A tale from villager Rob Johnson
“I’m just going up the allotment” is a phrase so simply said as “walking the dog” or “off to the pub” that it now fits very comfortably into my life’s routine. Except that I haven’t got a dog and whilst going to the pub is an option, going to the allotment is a necessity. It’s not that I need an allotment to survive or more often that my allotment needs me for its own sake. It’s just that after 35 years on the same plot it’s become a passion and a way of living that I simply couldn’t imagine being without.
There is so much to having an allotment that cannot be fully explained until you’ve had one, pulled it to heel, and enjoyed it walking obediently beside you. It will charge away at the first hint of warmth and have you running along to catch up, but with time and the twin trials of failure and experiment it will reap huge reward and be that much more satisfying for the effort it first took.
Is it about taking your own food home – like the ‘gatherer’ locked into our psyche from a distant past? Well, I believe it’s a good bit of that, but it is certainly the exquisite taste and texture of really fresh vegetables that becomes utterly addictive. Anticipation also plays a key part, from that first miracle when a tiny seedling pushes through the warm soil to the momentary pause as food like no other meets your lips. An experience I find so tantalising when relished on a truly seasonal basis, that I’m always looking forward with optimism at each stage, year on year, and always willing to try something new.

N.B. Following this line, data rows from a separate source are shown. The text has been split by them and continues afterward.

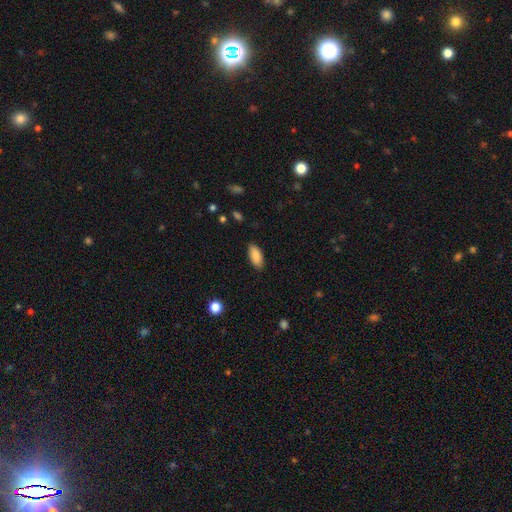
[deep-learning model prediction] Morphology: type=smooth (88%); roundness=in between (88%); merging=none (87%).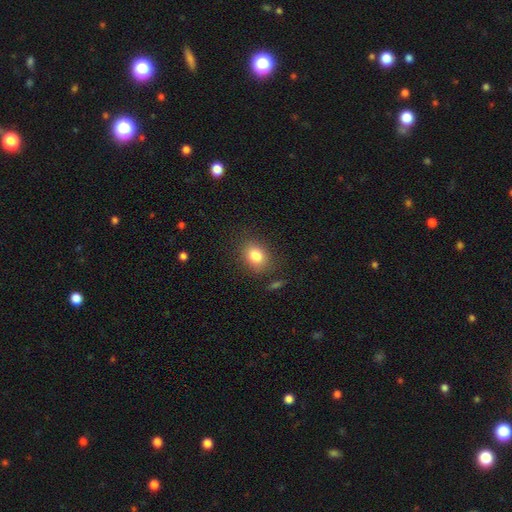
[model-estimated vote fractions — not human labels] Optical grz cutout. It shows a smooth galaxy with no disk features (82%) that is in between round and cigar-shaped (55%). Merging: none (82%).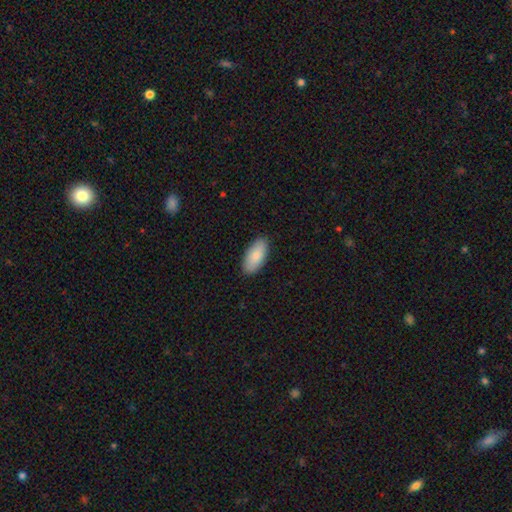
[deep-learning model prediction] Smooth or featured? smooth (85%)
How rounded? in between (92%)
Merging? none (89%)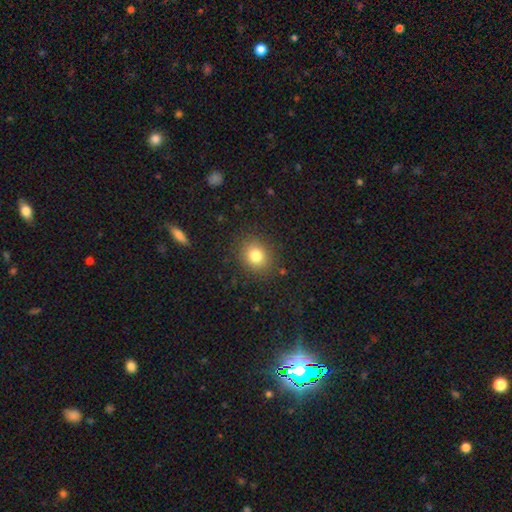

It can be hard work, harder than going to the gym, but I get all that exercise in fresh air and with a truly wholesome purpose. Of course, it wasn’t always like that. To start with I was working, unlike the old retired boys who in those days spent hours leaning on their fork handles quietly watching me as I scurried about in the evenings and on Saturday mornings – doing everything wrong! I’ve learnt some good tips from those early days. ‘Begin with the edges and the job will seem easy from the start’ or, ‘the time to be hoeing is when you can’t see any weeds – pick a fine day and get up early’. Experience is a wonderful thing and sitting on the soil with a gardening book, a tape measure, and a shiny new trowel is not to be mocked! Every year brings new opportunities for learning, no two seasons are the same, and what grew really well one year will probably not be that which succeeds the next. Once that easy- going philosophy is absorbed without guilt, one is free to exercise a pseudo management strategy that will allow the perfect production of a bountiful harvest every time! Afraid not – that would be a dull life indeed. There is, however, something about a rotation plan that inspires confidence and a visible comfort in the order of things, enough at least to make you think you’re in control. Mother Nature is a fickle friend and though she can be in harmony on her own, let her into my patch and I’m the one that goes wild. I do have a set aside bit for the friendly bugs to live in down at the end, but when it comes to the crunch I have a simple remedy for asparagus beetles – and a not so crisp a cure for caterpillars.
Call me peculiar, but a heap of well-rotted manure is not just a pile of shovelling that will keep me busy all morning, as I fling it evenly over the bare soil – to me, its gold that once buried turns into riches. In all senses, not just the ones of the nose, an allotment is a very hands on and sensory indulgence. There is something about a low evening light that backlit, shines fresh green through new plant leaves and picks out the even texture of freshly tilled brown earth. Enough romanticising, it’s also a place of practical challenge and even warfare! I could be foolish and think it’s just the quality of my fruit and veg that makes every other creature want to eat it. Badgers seek out the juiciest cobs of ripe sweet corn, even though they trail through fields of maize to get them. Hedgehogs love strawberries, mice and rooks will dig up germinating broad bean seeds, pigeons flail the sprouting broccoli in winter and rabbits have a taste for beetroot – not to mention the perils of all the entomological stuff. A certain amount of crop protection is therefore vital and offers further creative opportunities at little cost if resourcefulness is applied – a key attribute for any successful allotmenteer I’ve found. And no better place to find them than on another plot, for what you don’t know about some variety, pest or ailment, someone else will or just share in your delight at seeing a crop well grown to maturity and give you some of it to try yourself.